Health care providers will get extra monthly payments, ranging from about $9 up to $300 depending on patient needs, to take part. The effort will cover patients with heart disease, diabetes, asthma, mental health problems and other chronic conditions. Services will include health coaching, education on disease management and transportation to medical appointments to make sure people get regular treatment.
The federal government will pay 90 percent of the cost of the initiative, which will be analyzed after two years to determine if it's effective in improving health care and cutting costs. Malsam-Rysdon said 105 providers have signed up for the program.
Dave Hewett, president of the South Dakota Association of Health Care Organizations, said the Affordable Care Act itself has helped slow the rise in medical costs by reducing Medicare reimbursements to hospitals and other providers.
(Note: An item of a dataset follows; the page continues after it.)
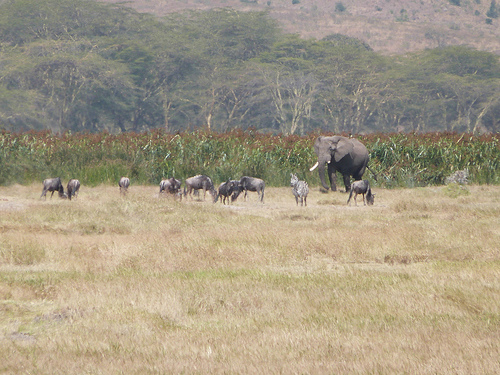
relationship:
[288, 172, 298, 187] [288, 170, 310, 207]
head on zebra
Hospitals also are working to reduce errors, infections acquired in hospitals and patient readmissions. Family doctors, specialists and others are increasingly sharing information as part of an effort to keep people well instead of just treating them when they are sick, he said.
"We see health care going in a different direction, recognizing that the health care delivery system we had in the early, early 2000s is not going to be sustainable," Hewett said.
Heinemann said doctors also are learning more about the cost of different services so they and their patients can choose appropriate treatments. Doctors are working with patients to make sure they follow instructions to take medications, get follow-up treatment and change their lifestyles, he said.
Heinemann, who was a primary care doctor before becoming chief medical officer for the Sanford Health Network, said the Affordable Care Act should provide insurance coverage that will allow people to get checkups and early treatment.
"We can avoid the heart attack. We can avoid the complications of diabetes. We can do a variety of other things that help reduce the cost of care by averting it or avoiding it," Heinemann said.
"We know that people who have health coverage are healthier and live longer than people who don't," he said.